Your objective -> Reproduce the records below, changing every occurrence of "Dekoratif" to "Decorative" and leaving everything else untouched.
Extracted records below:
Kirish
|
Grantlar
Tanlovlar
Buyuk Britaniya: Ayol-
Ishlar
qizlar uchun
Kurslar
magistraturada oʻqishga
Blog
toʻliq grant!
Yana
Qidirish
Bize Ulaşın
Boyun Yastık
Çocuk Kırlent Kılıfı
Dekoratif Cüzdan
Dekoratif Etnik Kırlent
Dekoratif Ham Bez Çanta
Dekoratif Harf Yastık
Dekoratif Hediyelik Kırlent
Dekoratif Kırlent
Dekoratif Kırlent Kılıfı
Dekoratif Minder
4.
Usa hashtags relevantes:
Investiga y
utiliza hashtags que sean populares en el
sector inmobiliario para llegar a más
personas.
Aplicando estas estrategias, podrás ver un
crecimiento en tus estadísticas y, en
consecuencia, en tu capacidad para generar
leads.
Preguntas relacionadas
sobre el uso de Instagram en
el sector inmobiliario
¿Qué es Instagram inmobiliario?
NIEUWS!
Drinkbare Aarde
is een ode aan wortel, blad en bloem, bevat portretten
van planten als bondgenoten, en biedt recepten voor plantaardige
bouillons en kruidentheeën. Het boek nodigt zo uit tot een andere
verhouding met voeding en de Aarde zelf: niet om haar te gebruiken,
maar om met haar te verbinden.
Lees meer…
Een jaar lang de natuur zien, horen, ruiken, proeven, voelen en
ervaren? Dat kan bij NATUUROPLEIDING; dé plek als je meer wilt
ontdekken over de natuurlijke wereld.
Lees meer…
End of Extracted records.
Response area ->
Kirish
|
Grantlar
Tanlovlar
Buyuk Britaniya: Ayol-
Ishlar
qizlar uchun
Kurslar
magistraturada oʻqishga
Blog
toʻliq grant!
Yana
Qidirish
Bize Ulaşın
Boyun Yastık
Çocuk Kırlent Kılıfı
Decorative Cüzdan
Decorative Etnik Kırlent
Decorative Ham Bez Çanta
Decorative Harf Yastık
Decorative Hediyelik Kırlent
Decorative Kırlent
Decorative Kırlent Kılıfı
Decorative Minder
4.
Usa hashtags relevantes:
Investiga y
utiliza hashtags que sean populares en el
sector inmobiliario para llegar a más
personas.
Aplicando estas estrategias, podrás ver un
crecimiento en tus estadísticas y, en
consecuencia, en tu capacidad para generar
leads.
Preguntas relacionadas
sobre el uso de Instagram en
el sector inmobiliario
¿Qué es Instagram inmobiliario?
NIEUWS!
Drinkbare Aarde
is een ode aan wortel, blad en bloem, bevat portretten
van planten als bondgenoten, en biedt recepten voor plantaardige
bouillons en kruidentheeën. Het boek nodigt zo uit tot een andere
verhouding met voeding en de Aarde zelf: niet om haar te gebruiken,
maar om met haar te verbinden.
Lees meer…
Een jaar lang de natuur zien, horen, ruiken, proeven, voelen en
ervaren? Dat kan bij NATUUROPLEIDING; dé plek als je meer wilt
ontdekken over de natuurlijke wereld.
Lees meer…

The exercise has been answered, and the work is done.